My customer was here to get the same “Zero Relief Experience” which would solve all his guitar problems. it was time to drag out the whiteboard. But first, let’s just stop and think for a moment…
Why do we ever want neck relief? Doesn’t that just make the strings higher? After all, if you set your strings to be a certain height from the frets, and then introduce a slight bow in the neck, you have just increased string height, no?
Well, yeah, but that’s not how it works. Nut slot heights and neck relief is set BEFORE string (saddle) heights. So, if string height (aka: “action”) is set AFTER relief, just how does the neck relief affect action? Let’s take a look…

The above image represents a neck with no relief. That means that the neck is straight, therefore string heights are relatively the same across the fretboard.
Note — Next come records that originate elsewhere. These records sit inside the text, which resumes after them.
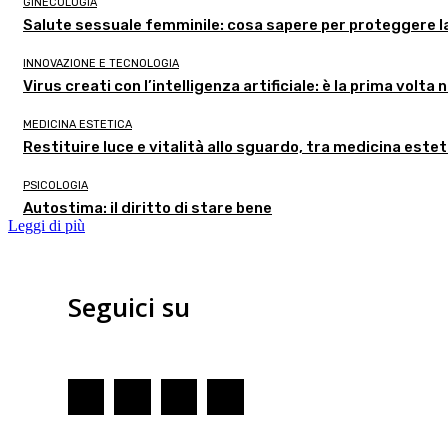
GINECOLOGIA
Salute sessuale femminile: cosa sapere per proteggere la
INNOVAZIONE E TECNOLOGIA
Virus creati con l’intelligenza artificiale: è la prima volta n
MEDICINA ESTETICA
Restituire luce e vitalità allo sguardo, tra medicina estet
PSICOLOGIA
Autostima: il diritto di stare bene
Leggi di più
Seguici su
Redazione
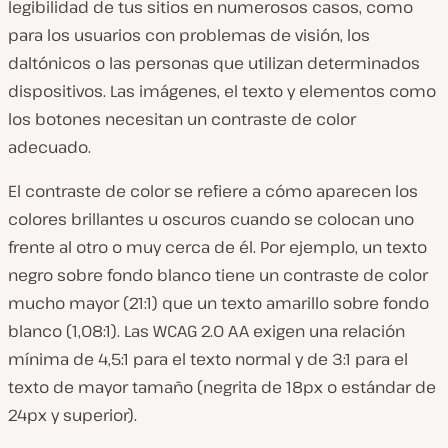
legibilidad de tus sitios en numerosos casos, como
para los usuarios con problemas de visión, los
daltónicos o las personas que utilizan determinados
dispositivos. Las imágenes, el texto y elementos como
los botones necesitan un contraste de color
adecuado.
El contraste de color se refiere a cómo aparecen los
colores brillantes u oscuros cuando se colocan uno
frente al otro o muy cerca de él. Por ejemplo, un texto
negro sobre fondo blanco tiene un contraste de color
mucho mayor (21:1) que un texto amarillo sobre fondo
blanco (1,08:1). Las WCAG 2.0 AA exigen una relación
mínima de 4,5:1 para el texto normal y de 3:1 para el
texto de mayor tamaño (negrita de 18px o estándar de
24px y superior).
Actually, there’s a bit of an angle making the strings a bit lower at the first fret and a little higher at the highest fret, but close to what this image represents.
But…and this is the key point… that straight line does not represent a guitar string that is being played. Ever watch kids playing jump rope? The rope closest to their hands doesn’t move much, but the rope in the middle moves a lot, right?
If we dug a radiused ditch parallel to the rope, the kids could hold their ends lower because the rope would now have more room before hitting the ground. Get it? Let’s see how that would apply to your guitar…

The 8th fret represents the bottom of our “ditch”. With a capo at the first fret and your finger fretting at the highest fret (up at the body), you’ll measure between the bottom of E-string and the top of the eighth fret. With the extra room for our “rope” to oscillate in the center, we now can lower our string heights a bit more while avoiding buzzing on the center frets where our strings have a wider swing.
Note that in the second image, our string is closer to the first and last frets while remaining the same distance from the 8th fret. That, my friend, is called “lower action”!
So what was all that buzz about “greased greyhounds”??? I would imagine that even with the necessarily higher action his new guitar would have had, it may still have been better than his current guitar that hadn’t had a setup in a few years. The marketing on his new guitar might have been superb. Good marketing; a big-brand label, etc. often plants a suggestion in a guitar player’s mind that quality is involved.
We often feel a bit self-conscious about our playing abilities and long to be like the rock stars we see on tv. But thousands of hours of practice is just too much to ask… maybe if I just buy this “special guitar”… Well, ya know what P.T. Barnum said!
Somebody asked me, “Why just ten-thousandths of an inch? That doesn’t sound like it would make much difference.”
But it does! 0.075″ on low E is high action. Most people will agree with that – at least, in regards to electric guitars.
If I go from a straight neck to 0.010″ relief, I can now lower my string height to 0.065 – (measured at 12th fret) which is generally considered great action (and is also the amount recommended by Dan Erlewine.